**Exercise objective**
The entries below are to be retyped exactly. Preserve every word.

**Task data**
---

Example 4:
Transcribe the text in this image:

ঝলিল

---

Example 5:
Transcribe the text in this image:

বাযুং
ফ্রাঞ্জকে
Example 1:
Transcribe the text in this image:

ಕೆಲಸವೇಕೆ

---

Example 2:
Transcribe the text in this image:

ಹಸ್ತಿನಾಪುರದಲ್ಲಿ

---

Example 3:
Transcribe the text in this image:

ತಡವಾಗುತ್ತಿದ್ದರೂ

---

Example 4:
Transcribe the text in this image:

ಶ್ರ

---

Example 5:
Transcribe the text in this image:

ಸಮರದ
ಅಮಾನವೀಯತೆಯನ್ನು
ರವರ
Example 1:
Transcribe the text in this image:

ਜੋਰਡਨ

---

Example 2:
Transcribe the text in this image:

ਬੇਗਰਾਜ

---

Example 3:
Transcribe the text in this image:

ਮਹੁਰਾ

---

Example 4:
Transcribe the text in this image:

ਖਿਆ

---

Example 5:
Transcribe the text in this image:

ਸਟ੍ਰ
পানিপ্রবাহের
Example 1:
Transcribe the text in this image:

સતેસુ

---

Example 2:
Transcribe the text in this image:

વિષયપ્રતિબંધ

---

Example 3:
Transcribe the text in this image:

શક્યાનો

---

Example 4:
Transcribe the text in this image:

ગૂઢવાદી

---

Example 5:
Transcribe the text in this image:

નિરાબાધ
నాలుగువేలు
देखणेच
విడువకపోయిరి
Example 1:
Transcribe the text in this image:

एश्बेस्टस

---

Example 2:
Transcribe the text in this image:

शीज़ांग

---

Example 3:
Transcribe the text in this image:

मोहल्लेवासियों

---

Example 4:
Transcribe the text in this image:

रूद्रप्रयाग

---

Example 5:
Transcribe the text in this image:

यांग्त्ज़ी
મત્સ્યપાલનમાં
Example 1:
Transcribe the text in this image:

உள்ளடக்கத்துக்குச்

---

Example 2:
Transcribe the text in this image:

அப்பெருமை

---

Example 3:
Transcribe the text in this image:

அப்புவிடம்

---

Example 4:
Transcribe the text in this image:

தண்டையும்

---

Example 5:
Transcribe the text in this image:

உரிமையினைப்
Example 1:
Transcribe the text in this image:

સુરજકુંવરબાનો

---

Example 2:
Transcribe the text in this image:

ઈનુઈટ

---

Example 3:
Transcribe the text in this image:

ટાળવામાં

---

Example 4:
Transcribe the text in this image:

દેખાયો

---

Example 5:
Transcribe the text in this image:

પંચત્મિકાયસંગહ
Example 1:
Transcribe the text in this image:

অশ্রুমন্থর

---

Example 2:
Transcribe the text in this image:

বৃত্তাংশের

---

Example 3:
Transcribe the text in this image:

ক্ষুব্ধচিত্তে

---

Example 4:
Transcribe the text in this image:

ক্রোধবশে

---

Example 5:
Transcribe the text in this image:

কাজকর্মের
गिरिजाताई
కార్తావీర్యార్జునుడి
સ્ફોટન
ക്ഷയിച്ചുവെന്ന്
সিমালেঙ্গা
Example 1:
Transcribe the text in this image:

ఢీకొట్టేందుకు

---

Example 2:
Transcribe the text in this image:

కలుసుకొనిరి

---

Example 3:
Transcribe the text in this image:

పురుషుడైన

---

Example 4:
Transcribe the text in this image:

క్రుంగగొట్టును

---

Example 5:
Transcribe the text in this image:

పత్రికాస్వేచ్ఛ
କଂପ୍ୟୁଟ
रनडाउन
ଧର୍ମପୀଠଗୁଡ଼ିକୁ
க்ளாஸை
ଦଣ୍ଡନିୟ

**Exercise output**
---

Example 4:
Transcribe the text in this image:

ঝলিল

---

Example 5:
Transcribe the text in this image:

বাযুং
ফ্রাঞ্জকে
Example 1:
Transcribe the text in this image:

ಕೆಲಸವೇಕೆ

---

Example 2:
Transcribe the text in this image:

ಹಸ್ತಿನಾಪುರದಲ್ಲಿ

---

Example 3:
Transcribe the text in this image:

ತಡವಾಗುತ್ತಿದ್ದರೂ

---

Example 4:
Transcribe the text in this image:

ಶ್ರ

---

Example 5:
Transcribe the text in this image:

ಸಮರದ
ಅಮಾನವೀಯತೆಯನ್ನು
ರವರ
Example 1:
Transcribe the text in this image:

ਜੋਰਡਨ

---

Example 2:
Transcribe the text in this image:

ਬੇਗਰਾਜ

---

Example 3:
Transcribe the text in this image:

ਮਹੁਰਾ

---

Example 4:
Transcribe the text in this image:

ਖਿਆ

---

Example 5:
Transcribe the text in this image:

ਸਟ੍ਰ
পানিপ্রবাহের
Example 1:
Transcribe the text in this image:

સતેસુ

---

Example 2:
Transcribe the text in this image:

વિષયપ્રતિબંધ

---

Example 3:
Transcribe the text in this image:

શક્યાનો

---

Example 4:
Transcribe the text in this image:

ગૂઢવાદી

---

Example 5:
Transcribe the text in this image:

નિરાબાધ
నాలుగువేలు
देखणेच
విడువకపోయిరి
Example 1:
Transcribe the text in this image:

एश्बेस्टस

---

Example 2:
Transcribe the text in this image:

शीज़ांग

---

Example 3:
Transcribe the text in this image:

मोहल्लेवासियों

---

Example 4:
Transcribe the text in this image:

रूद्रप्रयाग

---

Example 5:
Transcribe the text in this image:

यांग्त्ज़ी
મત્સ્યપાલનમાં
Example 1:
Transcribe the text in this image:

உள்ளடக்கத்துக்குச்

---

Example 2:
Transcribe the text in this image:

அப்பெருமை

---

Example 3:
Transcribe the text in this image:

அப்புவிடம்

---

Example 4:
Transcribe the text in this image:

தண்டையும்

---

Example 5:
Transcribe the text in this image:

உரிமையினைப்
Example 1:
Transcribe the text in this image:

સુરજકુંવરબાનો

---

Example 2:
Transcribe the text in this image:

ઈનુઈટ

---

Example 3:
Transcribe the text in this image:

ટાળવામાં

---

Example 4:
Transcribe the text in this image:

દેખાયો

---

Example 5:
Transcribe the text in this image:

પંચત્મિકાયસંગહ
Example 1:
Transcribe the text in this image:

অশ্রুমন্থর

---

Example 2:
Transcribe the text in this image:

বৃত্তাংশের

---

Example 3:
Transcribe the text in this image:

ক্ষুব্ধচিত্তে

---

Example 4:
Transcribe the text in this image:

ক্রোধবশে

---

Example 5:
Transcribe the text in this image:

কাজকর্মের
गिरिजाताई
కార్తావీర్యార్జునుడి
સ્ફોટન
ക്ഷയിച്ചുവെന്ന്
সিমালেঙ্গা
Example 1:
Transcribe the text in this image:

ఢీకొట్టేందుకు

---

Example 2:
Transcribe the text in this image:

కలుసుకొనిరి

---

Example 3:
Transcribe the text in this image:

పురుషుడైన

---

Example 4:
Transcribe the text in this image:

క్రుంగగొట్టును

---

Example 5:
Transcribe the text in this image:

పత్రికాస్వేచ్ఛ
କଂପ୍ୟୁଟ
रनडाउन
ଧର୍ମପୀଠଗୁଡ଼ିକୁ
க்ளாஸை
ଦଣ୍ଡନିୟ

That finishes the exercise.